- Linear Search
Bubble Sort
The simplest sorting algorithm. It works by repeatedly swapping the adjacent elements if they are in the wrong order. It starts at the beginning of an unsorted array and 'bubbles up' unsorted values towards the end, until the array is completely sorted.
+ Simple, Elements are swapped in place without additional temporary storage
− Multiple iterations, Not efficient with a list with many items, Quadratic time complexity (O(n^2))
Selection Sort
An in-place, unstable, comparison algorithm.
It works by starting in the first position, assuming this holds the element with the smallest (or biggest) value. It selects the minimum value in a list and swaps it with the first value in the list.
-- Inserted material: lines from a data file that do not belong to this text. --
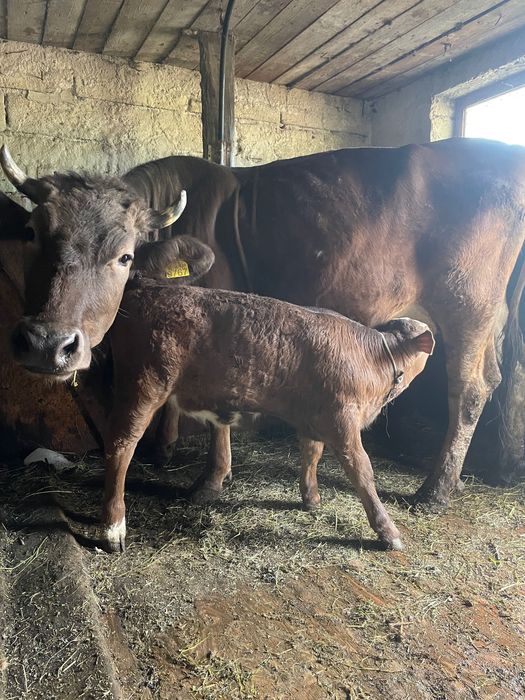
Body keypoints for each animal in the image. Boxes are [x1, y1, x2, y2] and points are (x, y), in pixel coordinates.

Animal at [1, 138, 525, 511]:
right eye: (32, 234)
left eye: (124, 256)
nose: (49, 343)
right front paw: (164, 449)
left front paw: (210, 480)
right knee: (495, 378)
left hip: (468, 305)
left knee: (469, 389)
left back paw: (435, 492)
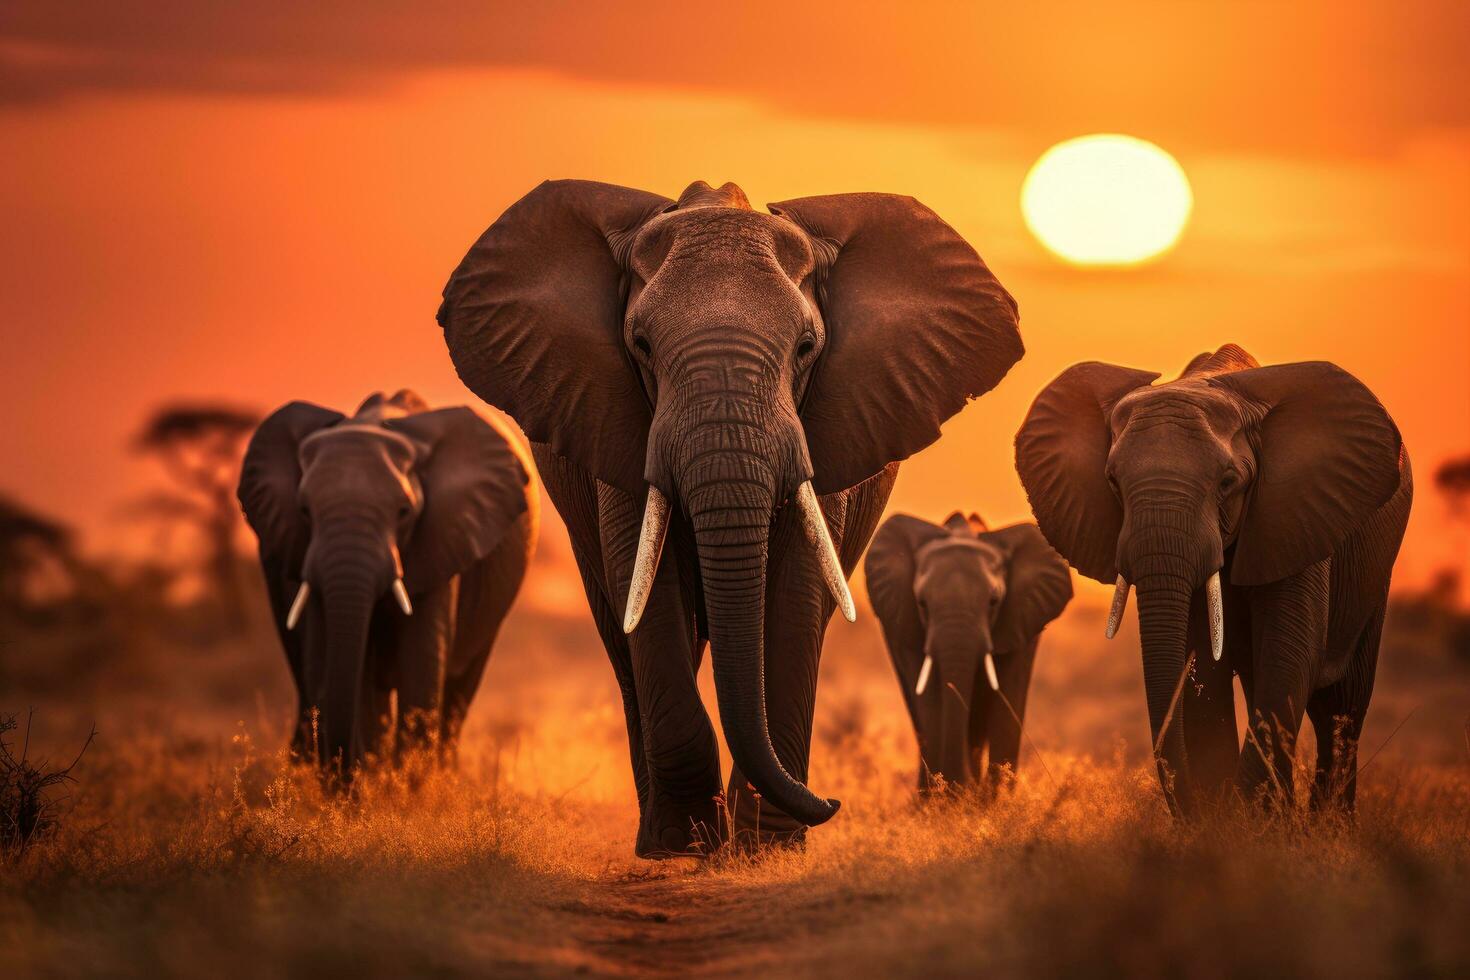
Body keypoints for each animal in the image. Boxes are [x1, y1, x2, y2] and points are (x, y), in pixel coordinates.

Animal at [238, 390, 538, 775]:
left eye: (404, 513)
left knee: (459, 687)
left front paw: (406, 785)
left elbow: (422, 662)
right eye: (304, 510)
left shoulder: (442, 538)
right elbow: (330, 657)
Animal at [435, 179, 1023, 852]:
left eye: (806, 348)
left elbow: (796, 594)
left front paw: (767, 844)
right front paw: (687, 842)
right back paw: (659, 837)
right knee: (622, 634)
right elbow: (648, 591)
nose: (833, 802)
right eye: (641, 346)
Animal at [864, 511, 1076, 793]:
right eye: (922, 603)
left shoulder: (1021, 623)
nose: (961, 787)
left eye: (993, 602)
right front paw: (949, 799)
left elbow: (1007, 698)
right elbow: (931, 701)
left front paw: (994, 800)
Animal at [1011, 343, 1411, 811]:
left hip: (1374, 575)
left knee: (1340, 706)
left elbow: (1290, 654)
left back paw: (1328, 823)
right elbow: (1203, 664)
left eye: (1227, 482)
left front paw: (1246, 818)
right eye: (1112, 481)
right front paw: (1227, 818)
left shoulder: (1300, 515)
Then, it starts at the second position, selects the element of the array with the smallest value and it swaps with the second element. It goes on until the list is sorted.
+ Simple, Good performance on a small list
− Pure performance when dealing with a big list, Quadratic time complexity (O(n^2))
Insertion Sort
A highly intuitive, stable, in-place, and of comparison-type. The list is divided into two parts, the left, which is sorted, and the right (unsorted). Initially, the left (sorted) is empty and the right is the entire input list. The element with the minimun value is selected from the unsorted list and it is mooved to the left side (sorted). The boundary of the unsorted list is moved each time to the right by removing one element.
+ Simple, Performance advantage over complicated algorithms in some cases
− It has O(n^2) time complexity.
Quick Sort
A divide-and-conquer algorithm. An in-place sorting algorithm. This type breaks down the list in two (or more) lists. An element is picked as pivot. Then, it performs the sorting on these sub-lists. The pivot might be the first or the last element, a random element or some other element, and the list is partitioned around the pivot. Recursion is used and the lists are combined in a final result.
+ Used for solving difficult problems, Efficient use of memory, Faster than other sorting algorithms, O(nlog(n)) performance
− The efficiency is dependent on the choice of pivot (worst case: always pick the smallest / greatest element as pivot, best case: pick the middle element)